Sunday, April 4, 2010

Montaigne, Woolf, and the Will to Live

I was reminded while walking one week ago of two reasons why I live. One reason came to me when I was reminded of a sense I had that containing myself within myself, if possible, was among the highest joys imaginable. Negotiating myself with myself has always been a difficult proposition - and an abstract one - but I have for years now turned to Montaigne to help me on my way. Montaigne, the most honest of all men, is captured in essence by Virgina Woolf in her peerless essay on the man and the writer:

For beyond the difficulty of communicating oneself, there is the supreme difficulty of being oneself. This soul, or life within us, by no means agrees with the life outside of us. If one has the courage to ask her why she thinks, she is always saying the very opposite of what other people say.

-Montaigne, 1925

Another reason why I live is to attempt to merge an unadulterated life of both sense and mind while confronting the omnipresent sad fact of mortality. Of course I reject the antiquated idea of any such dualism of mind and body.
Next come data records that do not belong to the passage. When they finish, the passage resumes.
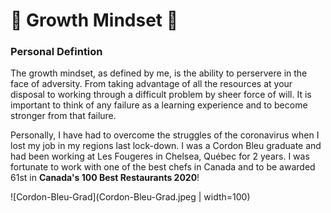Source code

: # 💪 Growth Mindset 💪

### Personal Defintion

  The growth mindset, as defined by me, is the ability to perservere in the face of adversity. From taking advantage of all the resources at your disposal to working through a difficult problem by sheer force of will. It is important to think of any failure as a learning experience and to become stronger from that failure.
  
  Personally, I have had to overcome the struggles of the coronavirus when I lost my job in my regions last lock-down. I was a Cordon Bleu graduate and had been working at Les Fougeres in Chelsea, Québec for 2 years. I was fortunate to work with one of the best chefs in Canada and to be awarded 61st in **Canada's 100 Best Restaurants 2020**!
  
  ![Cordon-Bleu-Grad](Cordon-Bleu-Grad.jpeg | width=100)
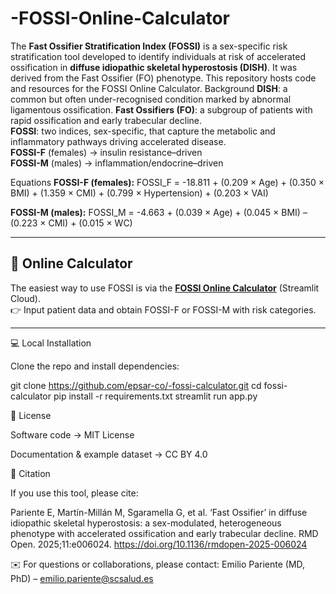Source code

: # -FOSSI-Online-Calculator
The **Fast Ossifier Stratification Index (FOSSI)** is a sex-specific risk stratification tool developed to identify individuals at risk of accelerated ossification in **diffuse idiopathic skeletal hyperostosis (DISH)**.   It was derived from the Fast Ossifier (FO) phenotype.  This repository hosts code and resources for the FOSSI Online Calculator.
Background
**DISH**: a common but often under-recognised condition marked by abnormal ligamentous ossification.  **Fast Ossifiers (FO)**: a subgroup of patients with rapid ossification and early trabecular decline.  
**FOSSI**: two indices, sex-specific, that capture the metabolic and inflammatory pathways driving accelerated disease.  
**FOSSI-F** (females) → insulin resistance–driven  
**FOSSI-M** (males) → inflammation/endocrine–driven  

Equations
**FOSSI-F (females):**
FOSSI_F = -18.811 + (0.209 × Age) + (0.350 × BMI) + (1.359 × CMI) + (0.799 × Hypertension) + (0.203 × VAI)

**FOSSI-M (males):**
FOSSI_M = -4.663 + (0.039 × Age) + (0.045 × BMI) – (0.223 × CMI) + (0.015 × WC)



---

## 🚀 Online Calculator
The easiest way to use FOSSI is via the **[FOSSI Online Calculator](https://epsar-co--fossi-online-calculator-app-1idwyr.streamlit.app/)** (Streamlit Cloud).  
👉 Input patient data and obtain FOSSI-F or FOSSI-M with risk categories.

---

💻 Local Installation

Clone the repo and install dependencies:

git clone https://github.com/epsar-co/-fossi-calculator.git
cd fossi-calculator
pip install -r requirements.txt
streamlit run app.py


📜 License

Software code → MIT License

Documentation & example dataset → CC BY 4.0


📝 Citation

If you use this tool, please cite:

Pariente E, Martín-Millán M, Sgaramella G, et al.
‘Fast Ossifier’ in diffuse idiopathic skeletal hyperostosis: a sex-modulated, heterogeneous phenotype with accelerated ossification and early trabecular decline.
RMD Open. 2025;11:e006024. https://doi.org/10.1136/rmdopen-2025-006024


✉️ For questions or collaborations, please contact:
Emilio Pariente (MD, PhD) – emilio.pariente@scsalud.es
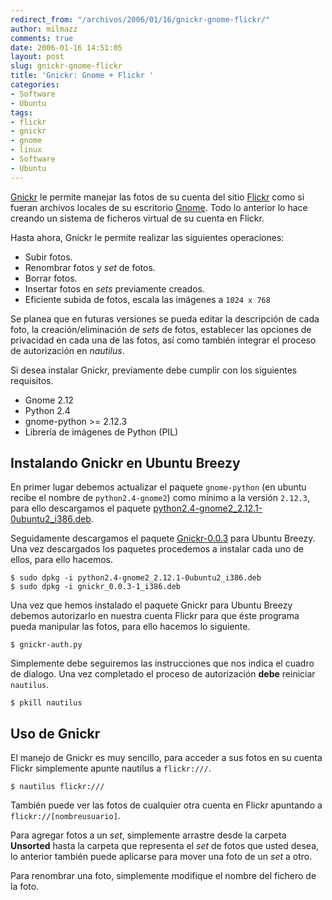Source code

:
 ```yaml
---
redirect_from: "/archivos/2006/01/16/gnickr-gnome-flickr/"
author: milmazz
comments: true
date: 2006-01-16 14:51:05
layout: post
slug: gnickr-gnome-flickr
title: 'Gnickr: Gnome + Flickr '
categories:
- Software
- Ubuntu
tags:
- flickr
- gnickr
- gnome
- linux
- Software
- Ubuntu
---
```


[Gnickr](http://gnickr.sourceforge.net/) le permite manejar las fotos de su cuenta del sitio [Flickr](http://flickr.com/) como si fueran archivos locales de su escritorio [Gnome](http://gnome.org/). Todo lo anterior lo hace creando un sistema de ficheros virtual de su cuenta en Flickr.

Hasta ahora, Gnickr le permite realizar las siguientes operaciones:

  * Subir fotos.
  * Renombrar fotos y _set_ de fotos.
  * Borrar fotos.
  * Insertar fotos en _sets_ previamente creados.
  * Eficiente subida de fotos, escala las imágenes a `1024 x 768`

Se planea que en futuras versiones se pueda editar la descripción de cada foto, la creación/eliminación de _sets_ de fotos, establecer las opciones de privacidad en cada una de las fotos, así como también integrar el proceso de autorización en _nautilus_.

Si desea instalar Gnickr, previamente debe cumplir con los siguientes requisitos.

  * Gnome 2.12
  * Python 2.4
  * gnome-python >= 2.12.3
  * Librería de imágenes de Python (PIL)

## Instalando Gnickr en Ubuntu Breezy

En primer lugar debemos actualizar el paquete `gnome-python` (en ubuntu recibe el nombre de `python2.4-gnome2`) como mínimo a la versión `2.12.3`, para ello descargamos el paquete [python2.4-gnome2_2.12.1-0ubuntu2_i386.deb](http://prdownloads.sourceforge.net/gnickr/python2.4-gnome2_2.12.1-0ubuntu2_i386.deb?download).

Seguidamente descargamos el paquete [Gnickr-0.0.3](http://prdownloads.sourceforge.net/gnickr/gnickr_0.0.3-1_i386.deb?download) para Ubuntu Breezy. Una vez descargados los paquetes procedemos a instalar cada uno de ellos, para ello hacemos.

    $ sudo dpkg -i python2.4-gnome2_2.12.1-0ubuntu2_i386.deb
    $ sudo dpkg -i gnickr_0.0.3-1_i386.deb

Una vez que hemos instalado el paquete Gnickr para Ubuntu Breezy debemos autorizarlo en nuestra cuenta Flickr para que éste programa pueda manipular las fotos, para ello hacemos lo siguiente.

    $ gnickr-auth.py

Simplemente debe seguiremos las instrucciones que nos indica el cuadro de dialogo. Una vez completado el proceso de autorización **debe** reiniciar `nautilus`.

    $ pkill nautilus

## Uso de Gnickr

El manejo de Gnickr es muy sencillo, para acceder a sus fotos en su cuenta Flickr simplemente apunte nautilus a `flickr:///`.

    $ nautilus flickr:///

También puede ver las fotos de cualquier otra cuenta en Flickr apuntando a `flickr://[nombreusuario]`.

Para agregar fotos a un _set_, simplemente arrastre desde la carpeta **Unsorted** hasta la carpeta que representa el _set_ de fotos que usted desea, lo anterior también puede aplicarse para mover una foto de un _set_ a otro.

Para renombrar una foto, simplemente modifique el nombre del fichero de la foto.
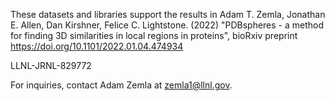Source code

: These datasets and libraries support the results in Adam T. Zemla, Jonathan E. Allen, Dan Kirshner, Felice C. Lightstone. (2022) "PDBspheres - a method for finding 3D similarities in local regions in proteins", bioRxiv preprint https://doi.org/10.1101/2022.01.04.474934

LLNL-JRNL-829772

For inquiries, contact Adam Zemla at zemla1@llnl.gov.
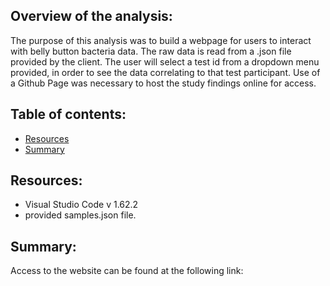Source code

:## Overview of the analysis:

The purpose of this analysis was to build a webpage for users to interact with belly button bacteria data.  The raw data is read from a .json file provided by the client.  The user will select a test id from a dropdown menu provided, in order to see the data correlating to that test participant.  Use of a Github Page was necessary to host the study findings online for access.

## Table of contents:
* [Resources](#resources)
* [Summary](#summary)

## Resources:
- Visual Studio Code v 1.62.2
- provided samples.json file.

## Summary:

Access to the website can be found at the following link:

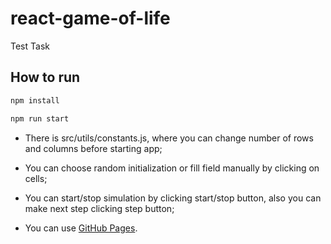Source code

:# react-game-of-life

Test Task

## How to run

```bash
npm install

npm run start
```

- There is src/utils/constants.js, where you can change number of rows and columns before starting app;

- You can choose random initialization or fill field manually by clicking on cells;

- You can start/stop simulation by clicking start/stop button, also you can make next step clicking step button;

- You can use [GitHub Pages](https://mrenline.github.io/game-of-life-react/).
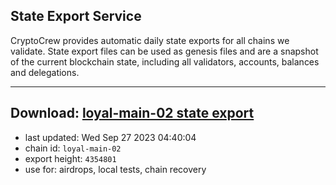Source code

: ## State Export Service
CryptoCrew provides automatic daily state exports for all chains we validate. State export files can be used as genesis files and are a snapshot of the current blockchain state, including all validators, accounts, balances and delegations.

---
**Download: [loyal-main-02 state export](https://dl.ccvalidators.com/SERVICE/loyal/loyal-main-02_export_4354801.json)**
---

- last updated: Wed Sep 27 2023 04:40:04
- chain id: `loyal-main-02`
- export height: `4354801`
- use for: airdrops, local tests, chain recovery
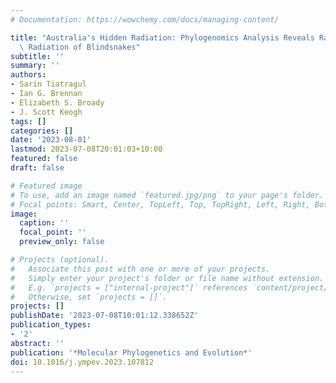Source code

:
 ```yaml
---
# Documentation: https://wowchemy.com/docs/managing-content/

title: "Australia's Hidden Radiation: Phylogenomics Analysis Reveals Rapid Miocene\
  \ Radiation of Blindsnakes"
subtitle: ''
summary: ''
authors:
- Sarin Tiatragul
- Ian G. Brennan
- Elizabeth S. Broady
- J. Scott Keogh
tags: []
categories: []
date: '2023-08-01'
lastmod: 2023-07-08T20:01:03+10:00
featured: false
draft: false

# Featured image
# To use, add an image named `featured.jpg/png` to your page's folder.
# Focal points: Smart, Center, TopLeft, Top, TopRight, Left, Right, BottomLeft, Bottom, BottomRight.
image:
  caption: ''
  focal_point: ''
  preview_only: false

# Projects (optional).
#   Associate this post with one or more of your projects.
#   Simply enter your project's folder or file name without extension.
#   E.g. `projects = ["internal-project"]` references `content/project/deep-learning/index.md`.
#   Otherwise, set `projects = []`.
projects: []
publishDate: '2023-07-08T10:01:12.338652Z'
publication_types:
- '2'
abstract: ''
publication: '*Molecular Phylogenetics and Evolution*'
doi: 10.1016/j.ympev.2023.107812
---
```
When Oscar Wilde reminds us in The Picture of Dorian Gray that one of the great secrets of life is "to cure the soul by means of the senses, the senses by means of the soul", he is reminding us that abstract notions and sensual immediacy coexist and inform each other not as opposed halves but as a seamless whole. Again, Virginia Woolf heroically captures the essence of this in describing the Greeks:

With the sound of the sea in their ears, vines, meadows, rivulets about them, they are even more aware then we are of a ruthless fate. There is a sadness at the back of life which they do not attempt to mitigate. Entirely aware of their own standing in the shadow, and yet alive to every tremor and gleam of existence, there they endure, and it is to the Greeks that we turn when we are sick of the vagueness, of the confusion, of the Christianity and its consolations, of our own age.